### [EXERCISE DETAILS]
If an entry holds a picture, drop the picture and restate the rest word for word.

(Spatial grounding data)
########

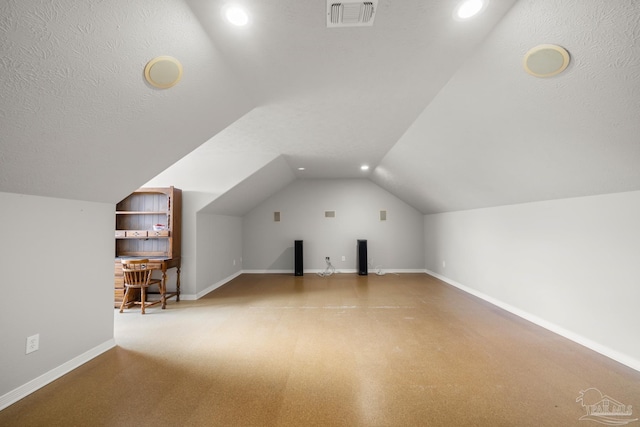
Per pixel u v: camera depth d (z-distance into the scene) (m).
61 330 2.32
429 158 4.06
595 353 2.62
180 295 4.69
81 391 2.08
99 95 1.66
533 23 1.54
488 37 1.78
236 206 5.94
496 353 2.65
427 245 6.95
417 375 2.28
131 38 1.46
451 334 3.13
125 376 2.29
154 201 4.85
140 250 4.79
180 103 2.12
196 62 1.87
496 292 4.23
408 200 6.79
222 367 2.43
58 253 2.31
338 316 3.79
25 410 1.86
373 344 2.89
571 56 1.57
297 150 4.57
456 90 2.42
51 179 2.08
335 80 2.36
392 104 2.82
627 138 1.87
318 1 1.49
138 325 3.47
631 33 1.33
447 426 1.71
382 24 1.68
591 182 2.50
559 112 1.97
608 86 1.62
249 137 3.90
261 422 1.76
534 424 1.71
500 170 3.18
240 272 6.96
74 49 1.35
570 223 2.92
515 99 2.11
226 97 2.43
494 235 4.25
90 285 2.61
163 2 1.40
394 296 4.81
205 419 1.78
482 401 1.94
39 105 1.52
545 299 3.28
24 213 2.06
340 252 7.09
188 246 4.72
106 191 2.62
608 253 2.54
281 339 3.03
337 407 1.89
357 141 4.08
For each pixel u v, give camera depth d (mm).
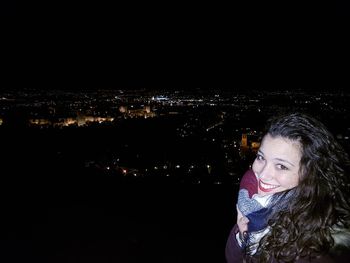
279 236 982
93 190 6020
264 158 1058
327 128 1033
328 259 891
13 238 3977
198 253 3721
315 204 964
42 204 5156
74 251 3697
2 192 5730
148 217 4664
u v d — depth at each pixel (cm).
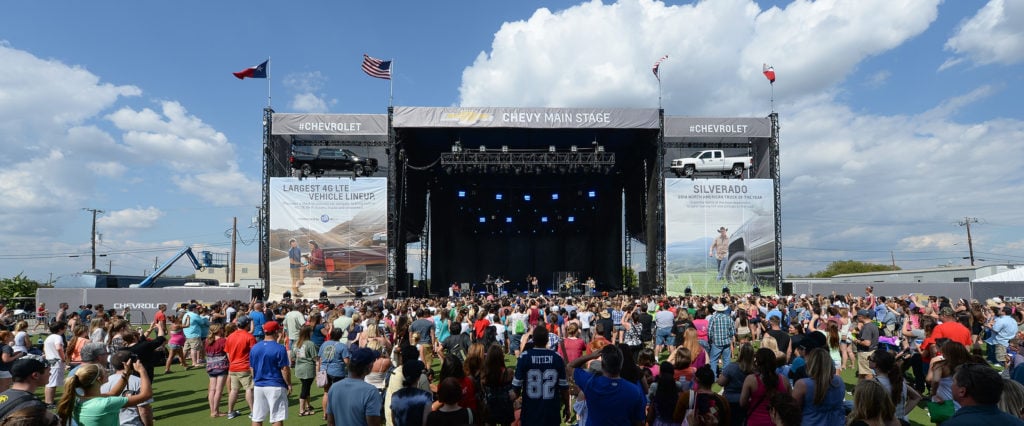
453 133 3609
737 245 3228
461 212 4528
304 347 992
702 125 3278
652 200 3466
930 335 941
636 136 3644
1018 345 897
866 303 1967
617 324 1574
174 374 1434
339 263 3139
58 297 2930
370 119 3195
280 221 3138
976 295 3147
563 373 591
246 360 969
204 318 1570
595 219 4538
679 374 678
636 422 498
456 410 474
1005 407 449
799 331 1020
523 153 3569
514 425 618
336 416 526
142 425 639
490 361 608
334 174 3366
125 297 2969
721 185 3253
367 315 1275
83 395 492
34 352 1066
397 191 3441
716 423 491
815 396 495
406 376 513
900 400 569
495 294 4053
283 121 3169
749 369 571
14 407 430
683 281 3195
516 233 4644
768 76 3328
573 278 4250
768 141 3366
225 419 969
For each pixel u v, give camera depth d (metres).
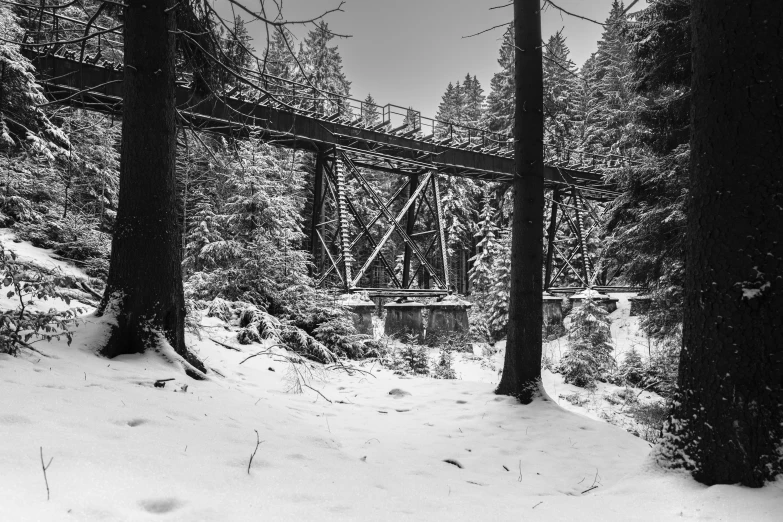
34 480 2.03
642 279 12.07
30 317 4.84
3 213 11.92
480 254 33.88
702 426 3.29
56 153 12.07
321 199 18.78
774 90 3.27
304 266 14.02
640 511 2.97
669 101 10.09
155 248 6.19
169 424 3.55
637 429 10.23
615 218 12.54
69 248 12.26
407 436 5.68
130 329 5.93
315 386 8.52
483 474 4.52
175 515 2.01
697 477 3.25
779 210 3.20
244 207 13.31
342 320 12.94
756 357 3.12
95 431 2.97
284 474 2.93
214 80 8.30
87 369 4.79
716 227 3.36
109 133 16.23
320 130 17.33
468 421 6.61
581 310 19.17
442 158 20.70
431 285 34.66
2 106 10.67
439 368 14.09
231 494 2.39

########

### [YOUR RESPONSE]
Per pixel u v: camera depth d (z-distance into the scene) (m).
61 330 2.32
429 158 4.06
595 353 2.62
180 295 4.69
81 391 2.08
99 95 1.66
533 23 1.54
488 37 1.78
236 206 5.94
496 353 2.65
427 245 6.95
417 375 2.28
131 38 1.46
451 334 3.13
125 376 2.29
154 201 4.85
140 250 4.79
180 103 2.12
196 62 1.87
496 292 4.23
408 200 6.79
222 367 2.43
58 253 2.31
338 316 3.79
25 410 1.86
373 344 2.89
571 56 1.57
297 150 4.57
456 90 2.42
51 179 2.08
335 80 2.36
392 104 2.82
627 138 1.87
318 1 1.49
138 325 3.47
631 33 1.33
447 426 1.71
382 24 1.68
591 182 2.50
559 112 1.97
608 86 1.62
249 137 3.90
261 422 1.76
534 424 1.71
500 170 3.18
240 272 6.96
74 49 1.35
570 223 2.92
515 99 2.11
226 97 2.43
494 235 4.25
90 285 2.61
163 2 1.40
394 296 4.81
205 419 1.78
482 401 1.94
39 105 1.52
545 299 3.28
24 213 2.06
340 252 7.09
188 246 4.72
106 191 2.62
608 253 2.54
281 339 3.03
337 407 1.89
357 141 4.08
For each pixel u v, give camera depth d (mm).
279 236 982
93 190 6020
264 158 1058
327 128 1033
328 259 891
13 238 3977
198 253 3721
315 204 964
42 204 5156
74 251 3697
2 192 5730
148 217 4664
u v d — depth at each pixel (cm).
453 133 3609
737 245 3228
461 212 4528
304 347 992
702 125 3278
652 200 3466
930 335 941
636 136 3644
1018 345 897
866 303 1967
617 324 1574
174 374 1434
339 263 3139
58 297 2930
370 119 3195
280 221 3138
976 295 3147
563 373 591
246 360 969
204 318 1570
595 219 4538
679 374 678
636 422 498
456 410 474
1005 407 449
799 331 1020
523 153 3569
514 425 618
336 416 526
142 425 639
490 361 608
334 174 3366
125 297 2969
721 185 3253
367 315 1275
83 395 492
34 352 1066
397 191 3441
716 423 491
815 396 495
406 376 513
900 400 569
495 294 4053
283 121 3169
749 369 571
14 407 430
683 281 3195
516 233 4644
768 76 3328
573 278 4250
768 141 3366
225 419 969
For each pixel u v, give camera depth d (metres).
34 480 2.03
642 279 12.07
30 317 4.84
3 213 11.92
480 254 33.88
702 426 3.29
56 153 12.07
321 199 18.78
774 90 3.27
304 266 14.02
640 511 2.97
669 101 10.09
155 248 6.19
169 424 3.55
637 429 10.23
615 218 12.54
69 248 12.26
407 436 5.68
130 329 5.93
315 386 8.52
483 474 4.52
175 515 2.01
697 477 3.25
779 210 3.20
244 207 13.31
342 320 12.94
756 357 3.12
95 431 2.97
284 474 2.93
214 80 8.30
87 369 4.79
716 227 3.36
109 133 16.23
320 130 17.33
468 421 6.61
581 310 19.17
442 158 20.70
431 285 34.66
2 106 10.67
439 368 14.09
231 494 2.39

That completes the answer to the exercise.